Bipartisan Tax Agreement
By Kelsie Hoitomt
The White House blog shared what people need to know about the recent tax agreement that took part as of the first of the year.
This is the first time in twenty years that a bipartisan agreement has increased tax rates on the wealthy and keeps income taxes low for the middle class.
The agreement passed permanently extends the middle-class tax cuts and also extends credit for working families. It provides additional measures to protect families and promote economic growth.
The lower tax rates, an expanded Child Tax Credit and marriage penalty relief will provide certainty for 114 million households and together will prevent the typical family of four from seeing a $2,200 tax increase.
This agreement also prevents two million people from losing unemployment insurance benefits in January by extending emergency UI benefits for one year.
The agreement avoids a 27 percent cut to reimbursements for doctors seeing Medicare patients for 2013 by fixing the sustainable growth rate formula through the end of next year.
Tax credits that encourage the production of clean domestic energy, such as the Production Tax Credit, will be extended through the end of the year.

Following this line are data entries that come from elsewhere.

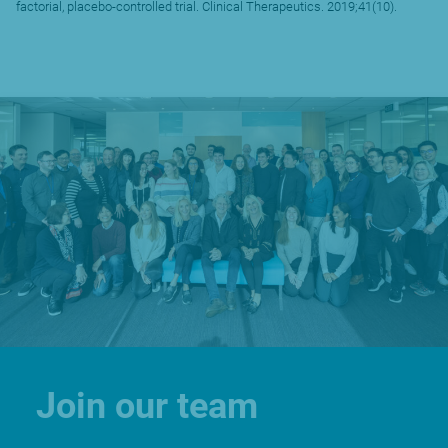
factorial, placebo-controlled trial. Clinical Therapeutics. 2019;41(10).
Join our team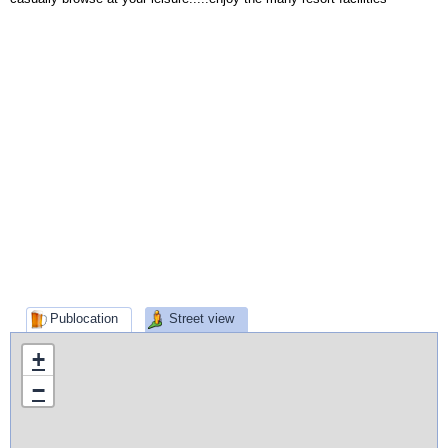
Publocation
Street view
+
−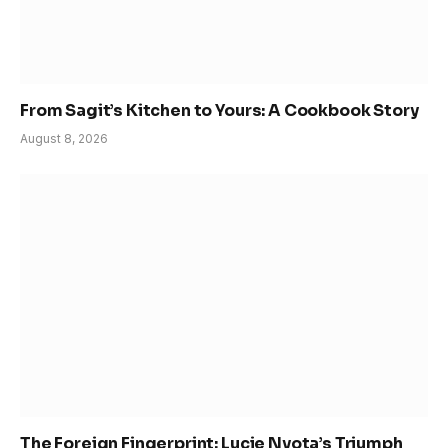
From Sagit’s Kitchen to Yours: A Cookbook Story
August 8, 2026
The Foreign Fingerprint: Lucie Nyota’s Triumph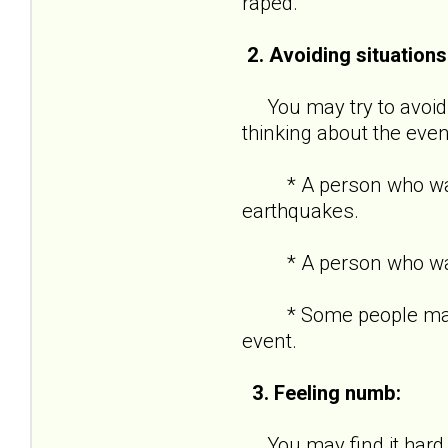
raped.
2. Avoiding situations
You may try to avoid s
thinking about the even
* A person who was in
earthquakes.
* A person who was ro
* Some people may kee
event.
3. Feeling numb:
You may find it hard t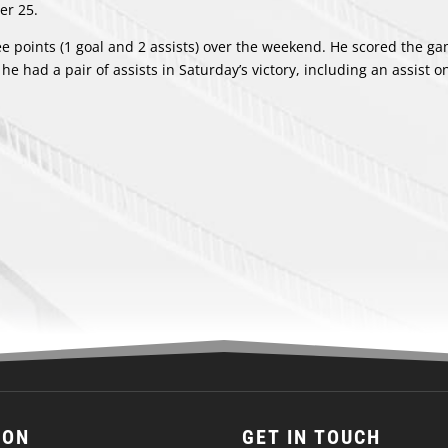
er 25.
ee points (1 goal and 2 assists) over the weekend. He scored the g
he had a pair of assists in Saturday’s victory, including an assist o
ION
GET IN TOUCH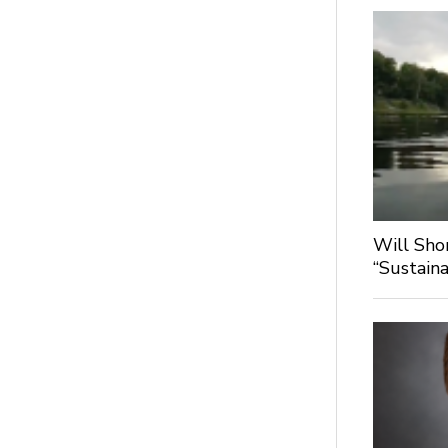
Will Sho
“Sustaina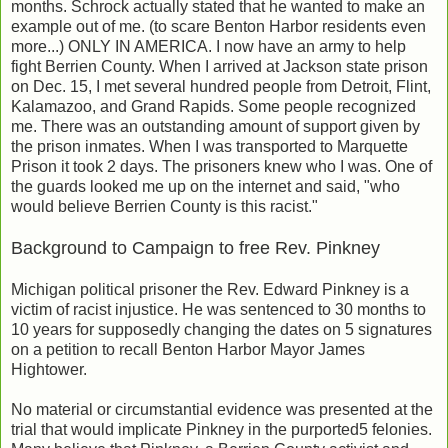
months. Schrock actually stated that he wanted to make an
example out of me. (to scare Benton Harbor residents even
more...) ONLY IN AMERICA. I now have an army to help
fight Berrien County. When I arrived at Jackson state prison
on Dec. 15, I met several hundred people from Detroit, Flint,
Kalamazoo, and Grand Rapids. Some people recognized
me. There was an outstanding amount of support given by
the prison inmates. When I was transported to Marquette
Prison it took 2 days. The prisoners knew who I was. One of
the guards looked me up on the internet and said, "who
would believe Berrien County is this racist."
Background to Campaign to free Rev. Pinkney
Michigan political prisoner the Rev. Edward Pinkney is a
victim of racist injustice. He was sentenced to 30 months to
10 years for supposedly changing the dates on 5 signatures
on a petition to recall Benton Harbor Mayor James
Hightower.
No material or circumstantial evidence was presented at the
trial that would implicate Pinkney in the purported5 felonies.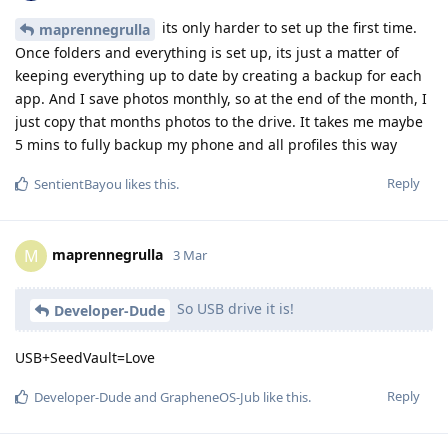
its only harder to set up the first time.
maprennegrulla
Once folders and everything is set up, its just a matter of
keeping everything up to date by creating a backup for each
app. And I save photos monthly, so at the end of the month, I
just copy that months photos to the drive. It takes me maybe
5 mins to fully backup my phone and all profiles this way
Reply
SentientBayou
likes this
.
maprennegrulla
M
3 Mar
So USB drive it is!
Developer-Dude
USB+SeedVault=Love
Reply
Developer-Dude
and
GrapheneOS-Jub
like this
.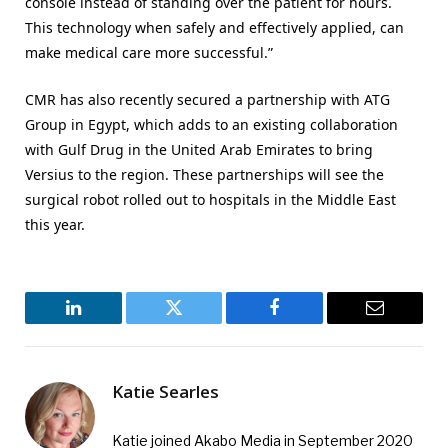
console instead of standing over the patient for hours.
This technology when safely and effectively applied, can
make medical care more successful.”
CMR has also recently secured a partnership with ATG
Group in Egypt, which adds to an existing collaboration
with Gulf Drug in the United Arab Emirates to bring
Versius to the region. These partnerships will see the
surgical robot rolled out to hospitals in the Middle East
this year.
LinkedIn
Twitter
Facebook
Email
Katie Searles
Katie joined Akabo Media in September 2020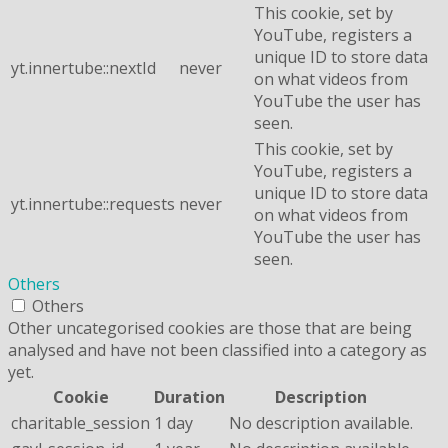
This cookie, set by
YouTube, registers a
unique ID to store data
yt.innertube::nextId
never
on what videos from
YouTube the user has
seen.
This cookie, set by
YouTube, registers a
unique ID to store data
yt.innertube::requests
never
on what videos from
YouTube the user has
seen.
Others
Others
Other uncategorised cookies are those that are being
analysed and have not been classified into a category as
yet.
Cookie
Duration
Description
charitable_session
1 day
No description available.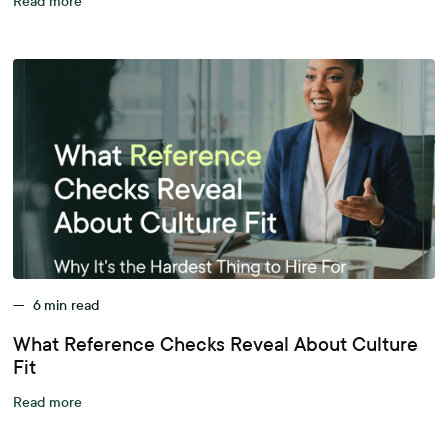
Read more
—
6
min read
What Reference Checks Reveal About Culture
Fit
Read more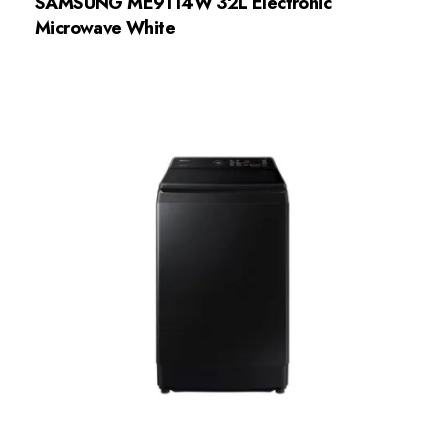
SAMSUNG ME9114W 32L Electronic
Microwave White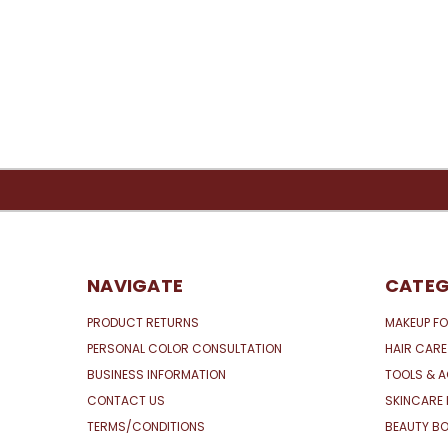
NAVIGATE
CATEG
PRODUCT RETURNS
MAKEUP FO
PERSONAL COLOR CONSULTATION
HAIR CARE
BUSINESS INFORMATION
TOOLS & 
CONTACT US
SKINCARE 
TERMS/CONDITIONS
BEAUTY BO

And businesses will get to immediately write off 50 percent of capital investments made next year, helping to create jobs in manufacturing and other sectors.
The deal also postpones the sequester for two months, which will give Congress time to work on a balanced plan to prevent the automatic spending cuts that would threaten our national security and slash investments that build our economy.
The postponement is paid for with $1 of revenue for every $1 of spending with the spending balanced between defense and domestic. The agreement saves $24 billion, half in revenue and half from spending cuts which are divided equally between defense and non-defense.
According to a CNN Economy Watch report, the average American household’s tax bill will increase by $1,250 or $25 a week. This figure is based on the idea that the “average” household income falls in the range of $75,000 to $100,000 a year.
It is said that without a deal, taxes would have jumped by more than $500 billion in 2013 as almost every tax cut enacted since 2001 was set to expire. This would have cost the average household almost $3,500 per year or about $67 a week, according to the Tax Policy Center.